French Prime Minister Aristide Briand tells reporters that the German offer is just one more sign of German bad faith. He says that in occupying the Ruhr, “We are going to do the German people a favor in helping them to get rid of those men who paraded themselves at Potsdam the other day, those men who learned nothing from the war, to whom defeat gave no lessons.” He’s referring to the kaiserin’s funeral, after which an American couple were beaten up by a crowd that thought they were French. Briand says Germany “has neither good faith nor good will and she plans revenge in her heart.” Note that he’s referring to “Germany” as a whole here.
Lloyd George calls the German offer “thoroughly unsatisfactory.”
A jury in Deming, New Mexico rather quickly decides to acquit 16 Mexicans for the 1916 raid by Pancho Villa’s troops on Columbus, New Mexico.
The British execute 4 more Irish nationalists in Cork after a military trial.
Chief Secretary for Ireland Sir Hamar Greenwood tells Parliament that the IRA are murderers who are targeting Protestants.
So far two cases have been tried under NY’s new dry law, and both ended in acquittals. Just getting a jury has proved troublesome: in the case of a bartender, 57 prospective jurors said they were against enforcing the law. The grand jury has been dismissing cases of people arrested for possession of a hip flask.

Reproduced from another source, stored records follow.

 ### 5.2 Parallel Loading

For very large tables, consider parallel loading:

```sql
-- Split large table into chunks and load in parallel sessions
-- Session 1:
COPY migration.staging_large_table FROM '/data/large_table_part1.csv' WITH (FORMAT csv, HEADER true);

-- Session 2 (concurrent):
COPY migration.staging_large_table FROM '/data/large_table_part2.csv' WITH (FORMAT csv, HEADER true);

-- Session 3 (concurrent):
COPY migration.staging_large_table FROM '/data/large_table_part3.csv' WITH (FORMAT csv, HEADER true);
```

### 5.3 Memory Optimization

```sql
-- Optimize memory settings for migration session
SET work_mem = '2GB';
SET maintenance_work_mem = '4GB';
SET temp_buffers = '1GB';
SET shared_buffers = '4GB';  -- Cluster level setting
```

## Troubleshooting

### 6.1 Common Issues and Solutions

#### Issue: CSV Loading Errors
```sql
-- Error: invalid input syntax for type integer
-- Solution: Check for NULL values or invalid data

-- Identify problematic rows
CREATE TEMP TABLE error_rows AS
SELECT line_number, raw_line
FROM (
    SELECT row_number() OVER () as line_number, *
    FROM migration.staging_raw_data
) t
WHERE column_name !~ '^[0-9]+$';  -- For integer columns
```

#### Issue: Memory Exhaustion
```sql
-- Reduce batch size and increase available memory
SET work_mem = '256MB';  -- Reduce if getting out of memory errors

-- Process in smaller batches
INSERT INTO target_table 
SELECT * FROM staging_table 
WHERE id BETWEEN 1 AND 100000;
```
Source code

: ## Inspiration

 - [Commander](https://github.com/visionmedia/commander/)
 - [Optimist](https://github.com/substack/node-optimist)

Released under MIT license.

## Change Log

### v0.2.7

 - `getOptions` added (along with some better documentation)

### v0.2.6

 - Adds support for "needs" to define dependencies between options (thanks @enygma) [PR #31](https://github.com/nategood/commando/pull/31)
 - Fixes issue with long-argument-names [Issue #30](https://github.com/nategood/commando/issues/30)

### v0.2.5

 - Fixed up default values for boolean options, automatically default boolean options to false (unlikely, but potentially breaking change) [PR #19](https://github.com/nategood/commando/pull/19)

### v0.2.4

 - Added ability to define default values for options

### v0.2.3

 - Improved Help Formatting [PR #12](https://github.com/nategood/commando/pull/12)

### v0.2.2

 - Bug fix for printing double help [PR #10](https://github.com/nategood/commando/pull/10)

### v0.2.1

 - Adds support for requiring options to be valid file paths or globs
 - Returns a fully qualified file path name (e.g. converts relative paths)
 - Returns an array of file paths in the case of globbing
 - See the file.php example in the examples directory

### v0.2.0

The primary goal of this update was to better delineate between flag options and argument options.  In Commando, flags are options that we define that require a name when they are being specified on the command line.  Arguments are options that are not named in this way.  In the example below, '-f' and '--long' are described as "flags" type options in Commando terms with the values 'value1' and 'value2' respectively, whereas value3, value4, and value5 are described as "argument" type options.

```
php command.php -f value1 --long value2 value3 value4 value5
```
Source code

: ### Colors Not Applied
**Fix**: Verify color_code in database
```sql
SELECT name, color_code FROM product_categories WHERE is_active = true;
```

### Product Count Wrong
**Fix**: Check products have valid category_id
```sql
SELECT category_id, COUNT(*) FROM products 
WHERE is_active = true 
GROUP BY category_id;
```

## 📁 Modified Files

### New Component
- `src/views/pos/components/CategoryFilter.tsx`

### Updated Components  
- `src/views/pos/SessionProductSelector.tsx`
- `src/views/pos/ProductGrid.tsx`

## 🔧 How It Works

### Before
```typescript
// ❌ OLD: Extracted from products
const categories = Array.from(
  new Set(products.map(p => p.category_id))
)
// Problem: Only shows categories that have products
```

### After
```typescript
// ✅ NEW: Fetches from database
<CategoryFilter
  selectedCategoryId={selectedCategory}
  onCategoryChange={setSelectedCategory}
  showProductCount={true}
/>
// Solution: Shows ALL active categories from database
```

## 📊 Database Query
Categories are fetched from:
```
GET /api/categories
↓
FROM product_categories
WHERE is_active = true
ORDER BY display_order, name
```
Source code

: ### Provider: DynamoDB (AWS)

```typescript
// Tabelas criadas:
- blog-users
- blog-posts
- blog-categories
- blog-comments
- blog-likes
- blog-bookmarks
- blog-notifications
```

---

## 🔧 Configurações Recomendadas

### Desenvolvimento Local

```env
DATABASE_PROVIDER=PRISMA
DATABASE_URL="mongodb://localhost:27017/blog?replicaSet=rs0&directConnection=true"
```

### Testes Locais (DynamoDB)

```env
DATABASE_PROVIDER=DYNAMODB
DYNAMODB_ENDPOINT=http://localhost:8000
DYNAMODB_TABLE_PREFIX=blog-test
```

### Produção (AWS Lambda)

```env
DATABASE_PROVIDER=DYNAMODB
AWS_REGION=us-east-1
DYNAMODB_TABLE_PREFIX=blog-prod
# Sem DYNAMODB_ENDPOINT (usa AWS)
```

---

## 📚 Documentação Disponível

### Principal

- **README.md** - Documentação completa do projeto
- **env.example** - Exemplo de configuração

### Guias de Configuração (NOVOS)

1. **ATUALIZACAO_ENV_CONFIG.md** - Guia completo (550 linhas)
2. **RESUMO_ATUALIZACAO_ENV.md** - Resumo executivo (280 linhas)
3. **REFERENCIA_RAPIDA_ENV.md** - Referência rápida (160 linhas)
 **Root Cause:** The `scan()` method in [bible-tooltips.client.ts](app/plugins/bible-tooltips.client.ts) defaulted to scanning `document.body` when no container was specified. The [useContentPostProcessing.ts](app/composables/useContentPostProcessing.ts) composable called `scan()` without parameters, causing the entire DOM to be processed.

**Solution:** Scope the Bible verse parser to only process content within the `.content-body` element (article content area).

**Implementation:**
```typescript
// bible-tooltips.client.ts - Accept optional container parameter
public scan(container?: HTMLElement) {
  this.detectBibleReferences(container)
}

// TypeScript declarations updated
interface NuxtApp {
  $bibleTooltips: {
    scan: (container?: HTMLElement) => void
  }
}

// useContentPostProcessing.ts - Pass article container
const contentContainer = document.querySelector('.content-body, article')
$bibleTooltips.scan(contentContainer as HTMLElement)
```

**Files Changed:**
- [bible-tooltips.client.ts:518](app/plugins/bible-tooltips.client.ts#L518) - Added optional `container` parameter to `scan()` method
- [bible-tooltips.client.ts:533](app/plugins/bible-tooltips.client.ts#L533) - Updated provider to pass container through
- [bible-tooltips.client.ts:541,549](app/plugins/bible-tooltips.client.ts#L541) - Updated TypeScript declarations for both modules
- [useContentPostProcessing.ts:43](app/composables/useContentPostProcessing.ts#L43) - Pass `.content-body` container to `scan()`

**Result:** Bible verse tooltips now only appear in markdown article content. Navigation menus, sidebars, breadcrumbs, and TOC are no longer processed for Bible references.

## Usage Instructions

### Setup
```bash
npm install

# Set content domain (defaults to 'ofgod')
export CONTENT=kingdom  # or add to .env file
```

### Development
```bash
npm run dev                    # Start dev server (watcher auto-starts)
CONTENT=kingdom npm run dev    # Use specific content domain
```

The Daily Chronicle (London) reviews the language of Harding’s address to Congress, sneering at phrases like “illy prepared for war’s aftermath,” “ready... to approximate disarmament,” “fritters energies,” and his coinage (which is not actually his coinage) of “hospitalization.” They’re still shuddering at “normalcy.”
Madrid police put up posters threatening punishment for men who accost women in the streets.